WHAT YOU HAVE TO DO:
Retype every line of the rows below, keeping each one identical to the original.

[Data items]
============

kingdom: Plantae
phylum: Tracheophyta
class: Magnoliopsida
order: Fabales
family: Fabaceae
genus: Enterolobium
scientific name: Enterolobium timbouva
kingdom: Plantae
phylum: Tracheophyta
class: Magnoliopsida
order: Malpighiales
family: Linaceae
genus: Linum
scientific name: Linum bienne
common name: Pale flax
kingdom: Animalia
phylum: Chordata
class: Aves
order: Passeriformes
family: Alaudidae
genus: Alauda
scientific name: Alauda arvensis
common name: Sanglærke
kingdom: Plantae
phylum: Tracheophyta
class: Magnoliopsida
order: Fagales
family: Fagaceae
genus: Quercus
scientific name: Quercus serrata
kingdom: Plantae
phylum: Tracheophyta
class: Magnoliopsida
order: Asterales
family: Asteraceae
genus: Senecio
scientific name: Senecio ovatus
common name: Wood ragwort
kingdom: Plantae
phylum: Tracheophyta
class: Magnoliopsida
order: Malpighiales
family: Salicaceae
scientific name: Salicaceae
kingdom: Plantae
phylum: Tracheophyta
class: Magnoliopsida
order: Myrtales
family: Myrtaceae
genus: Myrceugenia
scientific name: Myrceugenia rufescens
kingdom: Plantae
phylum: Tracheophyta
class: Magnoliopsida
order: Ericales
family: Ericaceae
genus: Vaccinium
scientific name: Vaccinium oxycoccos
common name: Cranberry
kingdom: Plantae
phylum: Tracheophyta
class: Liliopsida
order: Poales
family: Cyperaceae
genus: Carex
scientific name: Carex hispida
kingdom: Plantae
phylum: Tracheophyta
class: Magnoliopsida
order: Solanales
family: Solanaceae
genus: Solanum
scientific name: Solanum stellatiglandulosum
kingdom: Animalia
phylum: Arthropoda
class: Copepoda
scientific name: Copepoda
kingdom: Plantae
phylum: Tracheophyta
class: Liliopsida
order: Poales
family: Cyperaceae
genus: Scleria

============

SOLVED EXERCISE:
kingdom: Plantae
phylum: Tracheophyta
class: Magnoliopsida
order: Fabales
family: Fabaceae
genus: Enterolobium
scientific name: Enterolobium timbouva
kingdom: Plantae
phylum: Tracheophyta
class: Magnoliopsida
order: Malpighiales
family: Linaceae
genus: Linum
scientific name: Linum bienne
common name: Pale flax
kingdom: Animalia
phylum: Chordata
class: Aves
order: Passeriformes
family: Alaudidae
genus: Alauda
scientific name: Alauda arvensis
common name: Sanglærke
kingdom: Plantae
phylum: Tracheophyta
class: Magnoliopsida
order: Fagales
family: Fagaceae
genus: Quercus
scientific name: Quercus serrata
kingdom: Plantae
phylum: Tracheophyta
class: Magnoliopsida
order: Asterales
family: Asteraceae
genus: Senecio
scientific name: Senecio ovatus
common name: Wood ragwort
kingdom: Plantae
phylum: Tracheophyta
class: Magnoliopsida
order: Malpighiales
family: Salicaceae
scientific name: Salicaceae
kingdom: Plantae
phylum: Tracheophyta
class: Magnoliopsida
order: Myrtales
family: Myrtaceae
genus: Myrceugenia
scientific name: Myrceugenia rufescens
kingdom: Plantae
phylum: Tracheophyta
class: Magnoliopsida
order: Ericales
family: Ericaceae
genus: Vaccinium
scientific name: Vaccinium oxycoccos
common name: Cranberry
kingdom: Plantae
phylum: Tracheophyta
class: Liliopsida
order: Poales
family: Cyperaceae
genus: Carex
scientific name: Carex hispida
kingdom: Plantae
phylum: Tracheophyta
class: Magnoliopsida
order: Solanales
family: Solanaceae
genus: Solanum
scientific name: Solanum stellatiglandulosum
kingdom: Animalia
phylum: Arthropoda
class: Copepoda
scientific name: Copepoda
kingdom: Plantae
phylum: Tracheophyta
class: Liliopsida
order: Poales
family: Cyperaceae
genus: Scleria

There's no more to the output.